*** Opening of STUDY MATERIAL ***
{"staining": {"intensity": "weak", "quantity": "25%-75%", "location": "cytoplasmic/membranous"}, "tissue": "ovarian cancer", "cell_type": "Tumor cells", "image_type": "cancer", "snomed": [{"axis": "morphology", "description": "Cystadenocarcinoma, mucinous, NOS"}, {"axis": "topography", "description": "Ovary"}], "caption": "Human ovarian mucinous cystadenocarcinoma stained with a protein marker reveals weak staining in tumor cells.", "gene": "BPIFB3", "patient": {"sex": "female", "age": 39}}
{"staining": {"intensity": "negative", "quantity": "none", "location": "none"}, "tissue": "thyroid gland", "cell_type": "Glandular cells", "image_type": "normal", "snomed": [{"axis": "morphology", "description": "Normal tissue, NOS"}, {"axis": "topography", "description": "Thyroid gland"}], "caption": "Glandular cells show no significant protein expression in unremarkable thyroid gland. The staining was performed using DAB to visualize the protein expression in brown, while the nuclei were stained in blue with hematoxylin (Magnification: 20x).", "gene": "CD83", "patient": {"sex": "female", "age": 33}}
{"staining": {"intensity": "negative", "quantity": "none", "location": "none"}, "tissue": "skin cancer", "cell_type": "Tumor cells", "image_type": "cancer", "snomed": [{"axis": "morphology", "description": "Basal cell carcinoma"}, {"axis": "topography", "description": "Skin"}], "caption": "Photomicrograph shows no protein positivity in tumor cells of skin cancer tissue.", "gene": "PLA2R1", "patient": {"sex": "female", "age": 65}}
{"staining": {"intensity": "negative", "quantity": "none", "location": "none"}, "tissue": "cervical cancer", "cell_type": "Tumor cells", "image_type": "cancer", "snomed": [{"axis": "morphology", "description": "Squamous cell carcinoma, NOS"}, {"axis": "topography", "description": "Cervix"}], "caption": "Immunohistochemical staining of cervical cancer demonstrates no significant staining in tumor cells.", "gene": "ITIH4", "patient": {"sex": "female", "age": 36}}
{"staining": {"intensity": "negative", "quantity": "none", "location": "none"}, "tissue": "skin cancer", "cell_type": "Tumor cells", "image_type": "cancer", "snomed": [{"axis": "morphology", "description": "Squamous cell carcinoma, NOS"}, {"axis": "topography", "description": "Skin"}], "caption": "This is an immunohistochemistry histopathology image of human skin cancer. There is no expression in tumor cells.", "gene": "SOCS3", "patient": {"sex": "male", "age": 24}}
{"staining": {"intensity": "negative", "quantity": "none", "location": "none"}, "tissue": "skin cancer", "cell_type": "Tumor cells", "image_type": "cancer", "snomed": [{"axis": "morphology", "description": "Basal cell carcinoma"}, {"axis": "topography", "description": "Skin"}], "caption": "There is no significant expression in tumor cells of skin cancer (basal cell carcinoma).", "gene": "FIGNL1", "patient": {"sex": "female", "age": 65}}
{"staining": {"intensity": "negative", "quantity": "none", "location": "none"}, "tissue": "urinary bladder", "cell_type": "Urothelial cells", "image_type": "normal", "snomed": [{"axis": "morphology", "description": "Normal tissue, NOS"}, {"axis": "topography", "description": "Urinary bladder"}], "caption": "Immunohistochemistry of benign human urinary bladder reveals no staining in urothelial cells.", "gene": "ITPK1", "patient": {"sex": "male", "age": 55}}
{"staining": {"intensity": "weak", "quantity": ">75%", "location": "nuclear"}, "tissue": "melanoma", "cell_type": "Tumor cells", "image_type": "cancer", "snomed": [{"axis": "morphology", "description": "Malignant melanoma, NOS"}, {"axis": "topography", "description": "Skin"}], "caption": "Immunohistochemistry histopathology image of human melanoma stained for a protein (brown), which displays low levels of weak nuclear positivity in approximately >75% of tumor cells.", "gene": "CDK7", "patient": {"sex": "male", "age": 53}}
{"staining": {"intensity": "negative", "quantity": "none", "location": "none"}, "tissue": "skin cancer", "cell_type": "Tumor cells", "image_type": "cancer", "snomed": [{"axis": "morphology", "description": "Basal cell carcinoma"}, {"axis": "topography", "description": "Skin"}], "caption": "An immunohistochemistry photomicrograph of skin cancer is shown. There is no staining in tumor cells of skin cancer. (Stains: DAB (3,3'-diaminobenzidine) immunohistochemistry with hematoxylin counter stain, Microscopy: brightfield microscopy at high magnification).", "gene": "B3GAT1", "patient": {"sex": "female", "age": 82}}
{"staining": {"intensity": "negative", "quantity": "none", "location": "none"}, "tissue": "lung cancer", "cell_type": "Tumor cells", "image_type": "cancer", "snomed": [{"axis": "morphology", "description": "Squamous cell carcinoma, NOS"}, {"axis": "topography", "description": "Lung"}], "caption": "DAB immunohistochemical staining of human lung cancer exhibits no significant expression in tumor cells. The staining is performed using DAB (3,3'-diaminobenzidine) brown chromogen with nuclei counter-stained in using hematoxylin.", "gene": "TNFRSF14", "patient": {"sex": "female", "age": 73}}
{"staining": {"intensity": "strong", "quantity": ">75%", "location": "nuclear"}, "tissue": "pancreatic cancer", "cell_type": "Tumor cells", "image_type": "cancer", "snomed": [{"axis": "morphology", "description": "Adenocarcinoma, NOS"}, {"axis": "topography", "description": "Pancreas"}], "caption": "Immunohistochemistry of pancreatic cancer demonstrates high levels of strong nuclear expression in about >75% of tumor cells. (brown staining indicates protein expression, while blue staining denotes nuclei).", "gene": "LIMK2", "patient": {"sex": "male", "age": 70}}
*** Close of STUDY MATERIAL ***
For the word "high", go through the records and show each line that carries it.

## TASK ANSWER
{"staining": {"intensity": "negative", "quantity": "none", "location": "none"}, "tissue": "skin cancer", "cell_type": "Tumor cells", "image_type": "cancer", "snomed": [{"axis": "morphology", "description": "Basal cell carcinoma"}, {"axis": "topography", "description": "Skin"}], "caption": "An immunohistochemistry photomicrograph of skin cancer is shown. There is no staining in tumor cells of skin cancer. (Stains: DAB (3,3'-diaminobenzidine) immunohistochemistry with hematoxylin counter stain, Microscopy: brightfield microscopy at high magnification).", "gene": "B3GAT1", "patient": {"sex": "female", "age": 82}}
{"staining": {"intensity": "strong", "quantity": ">75%", "location": "nuclear"}, "tissue": "pancreatic cancer", "cell_type": "Tumor cells", "image_type": "cancer", "snomed": [{"axis": "morphology", "description": "Adenocarcinoma, NOS"}, {"axis": "topography", "description": "Pancreas"}], "caption": "Immunohistochemistry of pancreatic cancer demonstrates high levels of strong nuclear expression in about >75% of tumor cells. (brown staining indicates protein expression, while blue staining denotes nuclei).", "gene": "LIMK2", "patient": {"sex": "male", "age": 70}}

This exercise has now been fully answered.